ResponderExcluirValeu Jefferson...grato pelas palavras...estamos juntos! Abç!
ResponderExcluirMeu amigo Cacau, sigo com mais desencantos do que encantos. Afastei-me da instituição e por muito tempo nem senti falta. Hoje, mais sereno mas ainda pessimista, confesso que tenho sentido falta das poucas migalhas de cristianismo sincero q caem da mesa farta dos currais religiosos. Estou na busca. Relatos como esse seu me dá um pouco de esperança. Não para me tornar um otimista, claro, pois, já diria Nelson Rodrigues, um otimista é só um pessimista mal informado, mas vc faz parte dos remanescentes. E isso me faz acreditar q ainda é possível caminhar. Obrigado.

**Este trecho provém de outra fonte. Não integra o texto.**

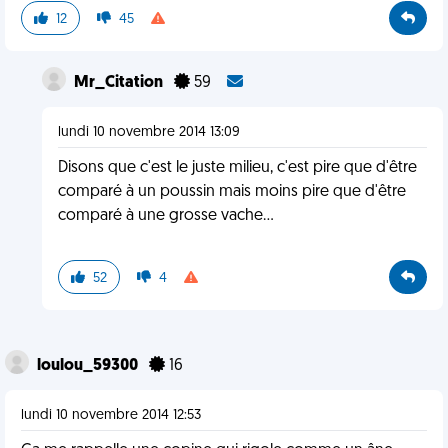
12
45
Mr_Citation
59
lundi 10 novembre 2014 13:09
Disons que c'est le juste milieu, c'est pire que d'être
comparé à un poussin mais moins pire que d'être
comparé à une grosse vache...
52
4
loulou_59300
16
lundi 10 novembre 2014 12:53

ResponderExcluirCamarada Natan, sou grato a vida por te encontrar no caminho...Sim, os desencantos me cercam cotidianamente. Contudo, penso que p/ viver, o encanto faz-se relevante. Bem, onde ele habita? Penso que onde existe vida! Confesso que "ainda" encontro-me preso a um grupo institucional que me acolheu, e isso me acarreta desafios peculiares em minha jornada. Sabemos o peso do grupo religioso nos ombros...mas, tenho experimentado a leveza de um fardo suave. Ou seja, falo do Nazareno que encontro na face de homens e mulheres nas praças e ruas da cidade, no meio da feira e, de vez em quando na igreja. De qualquer maneira, um forte abraço de quem muito te quer bem!